#### [WHAT IS EXPECTED]
Convert every line of the material below into a JSON list of strings, one string per line, omitting blank lines and leaving the pictures out of the result.

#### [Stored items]

>> Begin

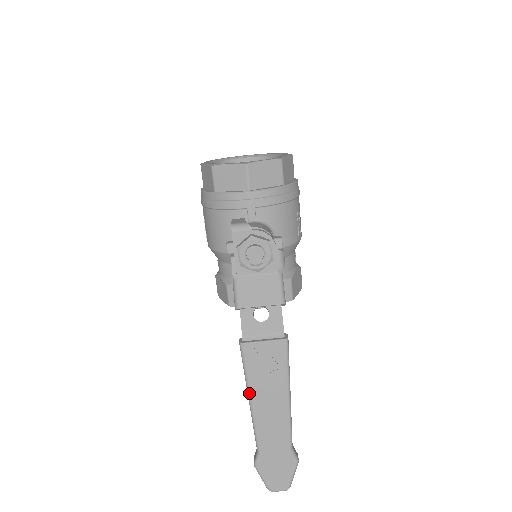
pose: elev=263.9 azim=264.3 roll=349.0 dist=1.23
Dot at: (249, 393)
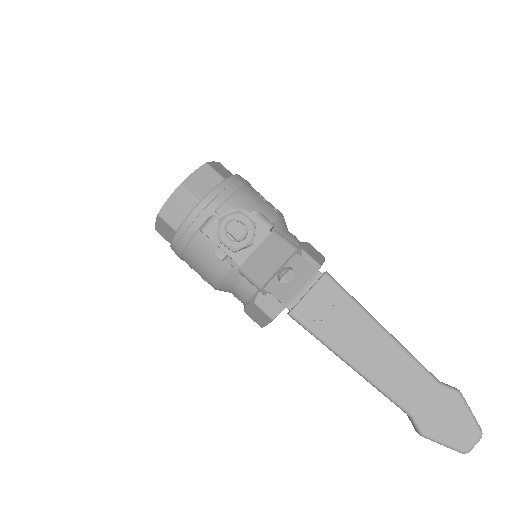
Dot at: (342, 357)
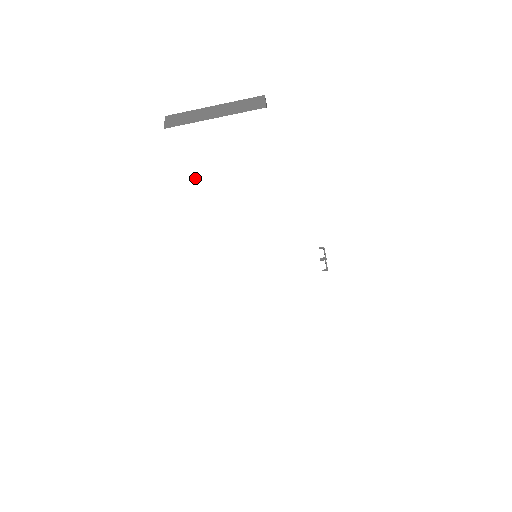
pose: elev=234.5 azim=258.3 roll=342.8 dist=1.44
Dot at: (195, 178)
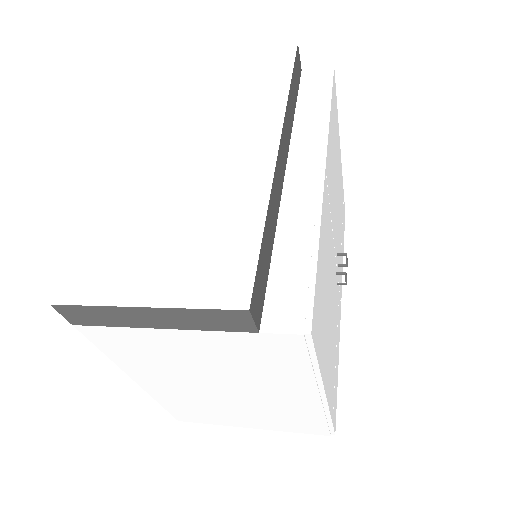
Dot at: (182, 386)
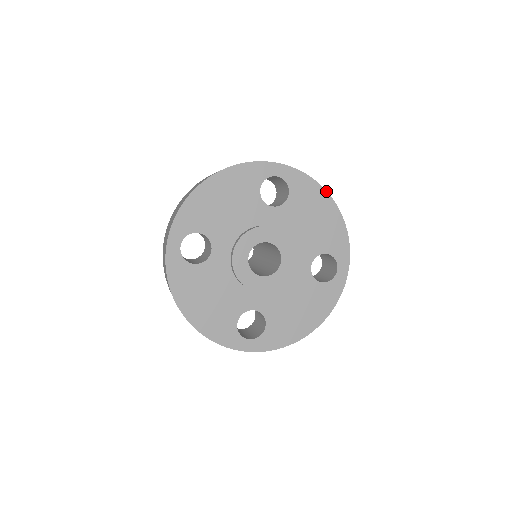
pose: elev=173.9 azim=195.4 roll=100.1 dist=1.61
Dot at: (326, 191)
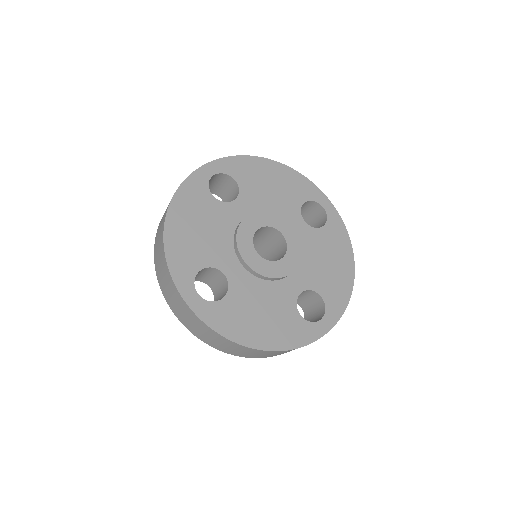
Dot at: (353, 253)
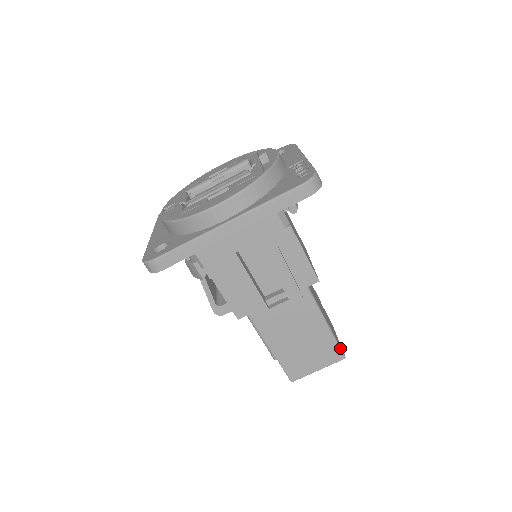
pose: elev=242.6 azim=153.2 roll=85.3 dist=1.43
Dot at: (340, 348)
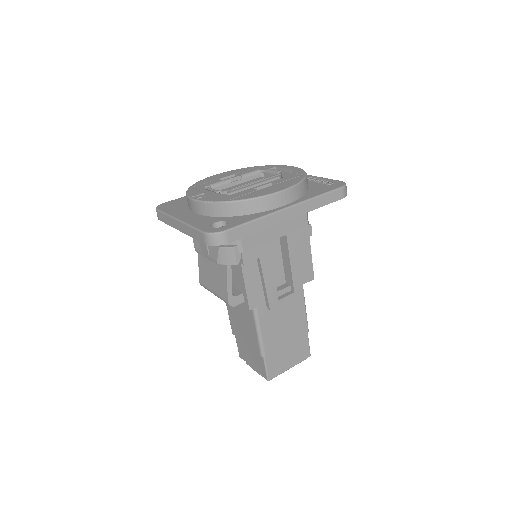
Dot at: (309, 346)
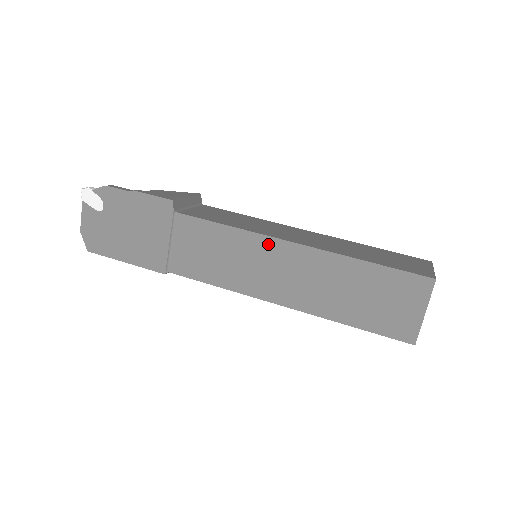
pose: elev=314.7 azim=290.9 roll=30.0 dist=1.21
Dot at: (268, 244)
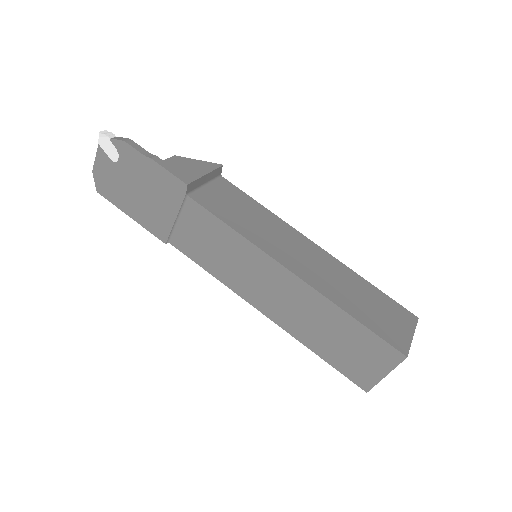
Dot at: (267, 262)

>> End

#### [RESULT FOR THIS TASK]
[
  "pose: elev=263.9 azim=264.3 roll=349.0 dist=1.23",
  "Dot at: (249, 393)",
  "Dot at: (342, 357)",
  "pose: elev=234.5 azim=258.3 roll=342.8 dist=1.44",
  "Dot at: (195, 178)",
  "Dot at: (182, 386)",
  "pose: elev=173.9 azim=195.4 roll=100.1 dist=1.61",
  "Dot at: (326, 191)",
  "Dot at: (353, 253)",
  "pose: elev=242.6 azim=153.2 roll=85.3 dist=1.43",
  "Dot at: (340, 348)",
  "Dot at: (309, 346)",
  "pose: elev=314.7 azim=290.9 roll=30.0 dist=1.21",
  "Dot at: (268, 244)",
  "Dot at: (267, 262)"
]